If the scores of a set of students in a math test are $20$ , $30$ , $15$ and $75$ what is the percentile rank of the score $30$ ?

Arrange the numbers in ascending order and give the rank ranging from $1$ to the lowest to $4$ to the highest.

$\begin{array}{|ccccc|}\hline \text{Number}& 15& 20& 30& 75\\ \text{Rank}& 1& 2& 3& 4\\ \hline\end{array}$

Use the formula:

$\begin{array}{l}3=\frac{P}{100}\left(4\right)\\ 3=\frac{P}{25}\\ 75=P\end{array}$

Therefore, the score $30$ has the $75$ th  percentile.

Note that, if the percentile rank $R$ is an integer, the $P$ th percentile would be the score with rank $R$ when the data points are arranged in ascending order.

If $R$ is not an integer, then the $P$ th percentile is calculated as shown.

Let $I$ be the integer part and be the decimal part of $D$ of $R$ . Calculate the scores with the ranks $I$ and $I+1$ . Multiply the difference of the scores by the decimal part of $R$ . The $P$ th percentile is the sum of the product and the score with the rank $I$ .

Example 2:

Determine the $35$ th percentile of the scores $7,3,12,15,14,4$ and $20$ .

Arrange the numbers in ascending order and give the rank ranging from $1$ to the lowest to $7$ to the highest.

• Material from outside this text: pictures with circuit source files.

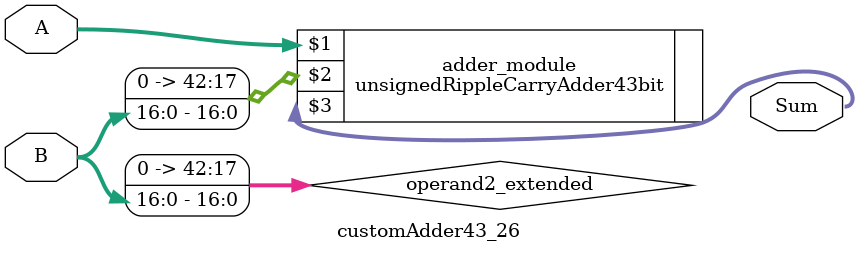
<source format=v>
module customAdder43_26(
                        input [42 : 0] A,
                        input [16 : 0] B,
                        
                        output [43 : 0] Sum
                );

        wire [42 : 0] operand2_extended;
        
        assign operand2_extended =  {26'b0, B};
        
        unsignedRippleCarryAdder43bit adder_module(
            A,
            operand2_extended,
            Sum
        );
        
        endmodule
        
</source>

$\begin{array}{|cccccccc|}\hline \text{Number}& 3& 4& 7& 12& 14& 15& 20\\ \text{Rank}& 1& 2& 3& 4& 5& 6& 7\\ \hline\end{array}$

Use the formula:

$\begin{array}{l}R=\frac{35}{100}\left(7\right)\\ \text{\hspace{0.17em}}\text{\hspace{0.17em}}\text{\hspace{0.17em}}\text{\hspace{0.17em}}\text{\hspace{0.17em}}=2.45\end{array}$

The integer part of $R$ is $2$ , calculate the score corresponding to the ranks $2$ and $3$ . They are $4$ and $7$ . The product of the difference and the decimal part is $0.45\left(7-4\right)=1.35$ .

Therefore, the $35$ th  percentile is $2+1.35=3.35$ .